Nonheme Iron-Oxo-Catalyzed Methane Formation from Methyl Thioethers: Scope, Mechanism, and Relevance for Natural Systems

Kathrin Benzing; Peter Comba; Bodo Martin; Bianca Pokrandt; Frank Keppler

doi:10.1002/chem.201701986

Nonheme Iron-Oxo-Catalyzed Methane Formation from Methyl Thioethers: Scope, Mechanism, and Relevance for Natural Systems

Chemistry. 2017 Aug 1;23(43):10465-10472. doi: 10.1002/chem.201701986. Epub 2017 Jul 19.

Authors

Kathrin Benzing¹, Peter Comba², Bodo Martin¹, Bianca Pokrandt¹, Frank Keppler³

Affiliations

¹ Institute of Inorganic Chemistry, Heidelberg University, Im Neuenheimer Feld 270, 69120, Heidelberg, Germany.
² Institute of Inorganic Chemistry and Interdisciplinary Center for Scientific Computing (IWR), Heidelberg University, Im Neuenheimer Feld 270, 69120, Heidelberg, Germany.
³ Institute of Earth Sciences and Heidelberg Center for the Environment (HCE), Heidelberg University, Im Neuenheimer Feld 236, 69120, Heidelberg, Germany.

PMID: 28589711
DOI: 10.1002/chem.201701986

Abstract

A range of nonheme oxo-iron(IV) model systems with tetra- or pentadentate ligands is shown to produce methane from methionine and other thioethers.

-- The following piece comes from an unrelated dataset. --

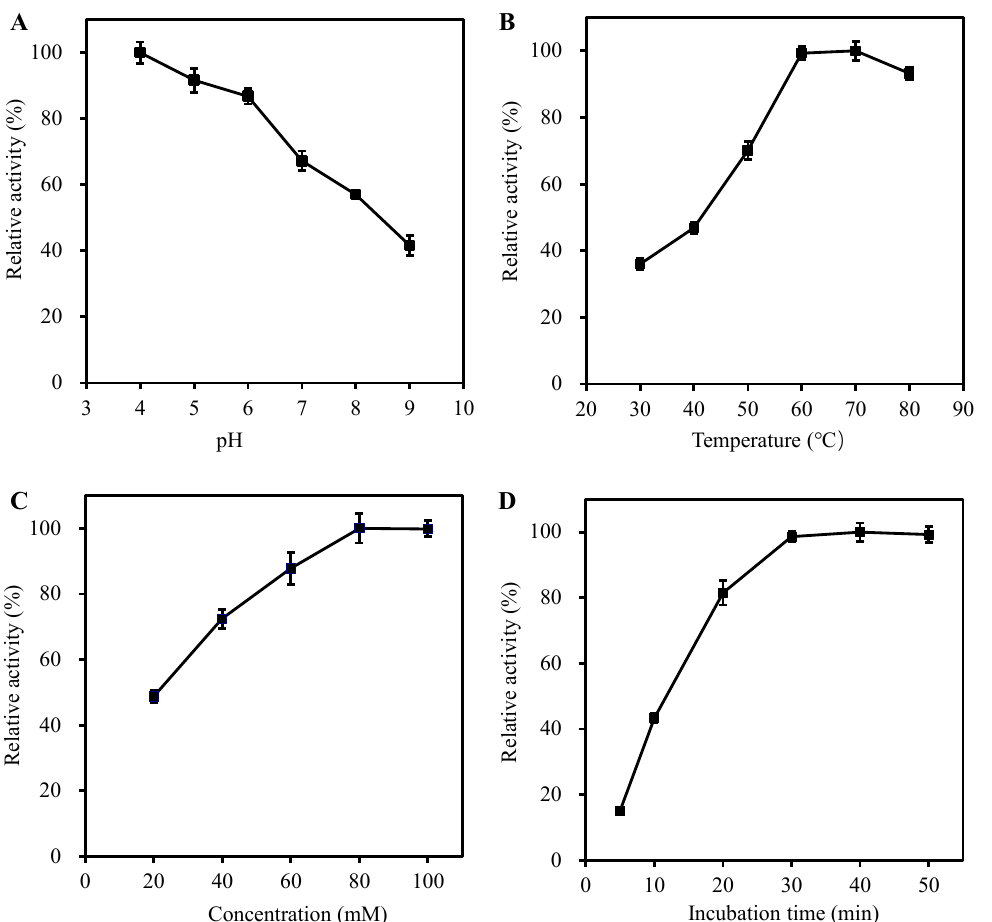
Figure 3. Effects of ( A ) pH, ( B ) temperature, ( C ) VB6 concentration, and ( D ) incubation time on the peroxidase-like activity of VB6. Experiments were carried out using 100 mM of VB6 dissolved in PBS buffer (10 mM, pH = 4.0) at 60 °C with 4.0 mM of TMB and 0.5 mM of H 2 O 2 as substrates. The maximum point in each curve is set as 100%. The error bars represent the standard deviations derived from three independent measurements.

This model reaction for the natural aerobic production of methane is shown to proceed via two sulfoxidation steps involving the oxo-iron(IV) complexes, with a bifurcation in the second step that either produces the sulfone or leads to demethylation with similar probabilities. In the presence of O₂ , the resulting methyl radicals produce methanol and formate or, in an O₂ -depleted environment, lead to formation of methane.

Keywords: aerobic methane formation; demethylation; highvalent iron; methanogenesis; nonheme iron.